In a woman who usually has regular menstruation, the delay or absence of menstruation is called a secondary amenorrhea. This type of amenorrhoea is the result of changes in the balance of hormones that control the release of ovarian eggs. Such a change occurs at the beginning of pregnancy. The hormonal system can also be disrupted by emotional factors (e.g. a conflict or new job), sudden weight changes, diseases or some medications. Secondary amenorrhea may also occur in women who have stopped taking contraceptive pills (but after several months). In rare cases, the absence of menstruation is the result of a disorder affecting the development of the ovum (egg) – so, for example, hypothalamic dysfunction may sometimes cause secondary amenorrhea.

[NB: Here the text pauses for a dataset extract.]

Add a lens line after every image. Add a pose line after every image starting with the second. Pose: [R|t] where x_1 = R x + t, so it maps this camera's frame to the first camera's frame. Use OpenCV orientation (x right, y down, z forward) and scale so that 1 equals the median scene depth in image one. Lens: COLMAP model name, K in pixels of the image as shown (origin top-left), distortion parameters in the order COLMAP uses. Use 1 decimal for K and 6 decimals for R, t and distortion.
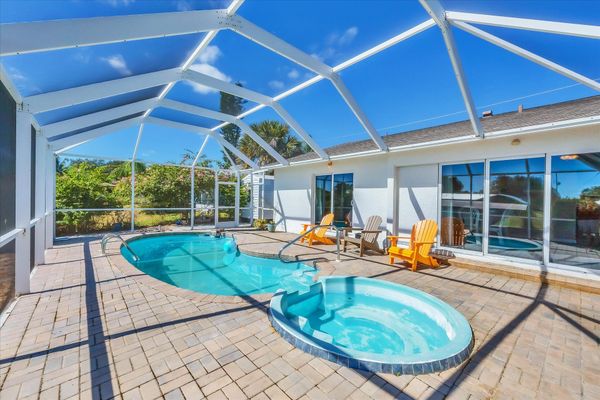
lens RADIAL K [[242.5, 0, 302.7], [0, 242.5, 199.9], [0, 0, 1]] dist [-0.002791, 0.000873]
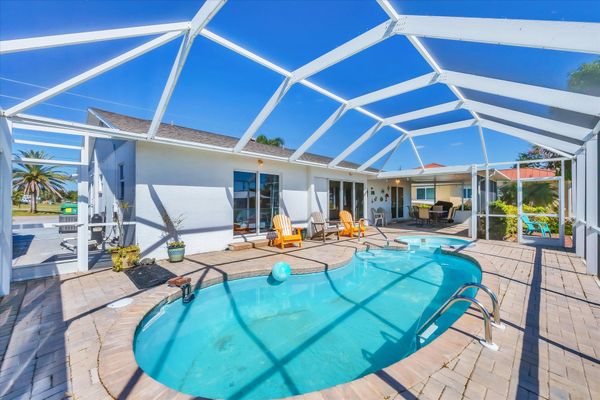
lens RADIAL K [[242.5, 0, 296.4], [0, 242.5, 200.7], [0, 0, 1]] dist [-0.002791, 0.000873]
pose [[0.008356, -0.016589, 0.999827, -0.737963], [-0.001205, 0.999861, 0.016599, -0.014790], [-0.999964, -0.001344, 0.008334, 0.782785]]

Menstruation stops permanently in menopause, as well as after removing or destroying both eggs (for therapeutic reasons).
Amenorrhea is a common disorder; one out of 100 women are addressing the doctor for this problem annually. Secondary amenorrhea is much more frequent than primary.
Amenorrhea itself is not dangerous to health, except in rare cases where it is the symptom of a more serious disorder. However, until the condition persists, a woman with amenorrhea will have problems with getting pregnant (or may not be able to get pregnant).
What to do?
If you are over 16 years old and have not yet got your menstrual period at all, contact your doctor. He will examine you and examine whether amenorrhea (in your case) is the result of some illness. In most cases, an examination will show that everything is fine and that no treatment is needed, so you can expect your menstruation with confidence.
If you have already started menstruating, and your menstruation is absent for two weeks or longer, go to your doctor for examination. You may be pregnant; in that case, make a pregnancy test or ask your doctor to refer you to the appropriate place. If you are not pregnant, and you have no other problems or symptoms (and if you generally feel healthy), your doctor will probably advise you to wait a few months, and during that period your menstruation may re-occur regularly. But, you have to know that amenorrhea does not give you a ”safety” against conception. Eggs can develop and reach the uterus at all times; therefore, if you do not want to get pregnant, you will need to apply contraceptives.
If your menstrual period is absent for nine months, diagnostic tests will be required to determine any disease or disorder. But if the tests do not reveal anything, your doctor will only treat you if you want to get pregnant and will prescribe you a drug to stimulate egg development.